I am going to redundantly mention my view of the bumpy plateau of diminishing returns of oil’s economic value has likely plateau around 2005. This physical reality is now in a bumpy descent. This shift is likewise likely true of the financial system with the huge overhead of debt. The financial system and the oil complex are two foundational elements of society if at limits and if in diminishing returns then we are in descent. There is no substitution at these levels. The bumpy descent is being masked by freddy numbers and central bank jawboning but the clear reality from multiple respectable sources is a disconnect between a physical economy and a digital economy.
There is a clear environment of deteriorating physical economies from excessive macro debt, wealth transfer policies, cannibalization of the public for individual profit, corruption of politics and industry, geopolitical trade tensions, global proxy wars, and huge FX volatility ($). If you see the real economy and the real oil complex in this systematic dynamics then we see a clear disconnect between GS and Citi realities.

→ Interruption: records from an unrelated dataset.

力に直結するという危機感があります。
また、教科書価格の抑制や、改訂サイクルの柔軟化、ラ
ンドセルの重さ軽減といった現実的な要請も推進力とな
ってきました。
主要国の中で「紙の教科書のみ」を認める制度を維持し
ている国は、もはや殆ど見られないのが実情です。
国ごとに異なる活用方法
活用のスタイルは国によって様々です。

This descent can bang around for a time because the system is fully corrupted from the top down. The infiltration of these financial concerns is complete. Russia is an exception with Putin and a few others that are bucking this trend but they are not succeeding at the moment. If BAU falls apart maybe Putin will coopt them but now the global financial plutocratic organizations are firmly in control globally and have no intent on reform.
steve on Tue, 17th Feb 2015 10:42 am
No disrespect to Short but his analysis is based on an “open honest” system. That is not what we have. We have a manipulated closed system that is controlled by a few. The hard drives of computers have spy ware on them…didn’t you see the super bowl totally rigged….

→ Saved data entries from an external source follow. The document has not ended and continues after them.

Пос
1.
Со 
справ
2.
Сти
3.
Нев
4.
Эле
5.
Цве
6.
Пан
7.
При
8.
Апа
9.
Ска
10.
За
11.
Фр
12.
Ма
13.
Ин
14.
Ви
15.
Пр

steve on Tue, 17th Feb 2015 10:45 am
I like this site but I seem to get more honest news and opinions from zero hedge…maybe it is a generational thing most of the people on here are retired with fixed….I would say the major demographic here is former liberal age 30 to 75 and “well to do” not a very broad audience base…a very myopic view of things…
Davy on Tue, 17th Feb 2015 11:24 am
Steve, why have an opinion on either. Gleen the needed facts from both. I read both daily. They are oriented in slightly different directions. I find good alternative financial info off of ZH. The oil complex side is covered well on PO.
steve on Tue, 17th Feb 2015 2:22 pm
Well maybe you are right Davy…but I always look around at “groups” and am wary of Group think…this group is very…very homogenous….I would say about as white as 2percent milk! It is good to take all that is said here but with a certain amount of skepticism …I see the main meme here taken as gospel. Just an observation. Maybe it is a cultural thing but it seems people from the United States look at everything from a Me..me…me angle….When I go to the States I am amazed at the waste and the Orwellian state there…. I can’t see how this continues but I can see the resentment towards the U.S…..using 20 percent of the earths resources…!
Davy on Tue, 17th Feb 2015 4:17 pm
Steve, I have a Spanish daughter and my fiancée is Italian. I know the resentment you are talking about from being in Europe as a European. It is not excessive in Europe like elsewhere though.
This consumption situation will change and soon. It won’t be long and the world will only remember how prosperous the Americans once were. We will all be poor soon. I hope most of us will be poor but alive. I am certain we will all be poor. I wish I could say the same for being alive.
GregT on Tue, 17th Feb 2015 5:11 pm
steve,
“I see the main meme here taken as gospel.”
What would that meme be, if you don’t mind me asking?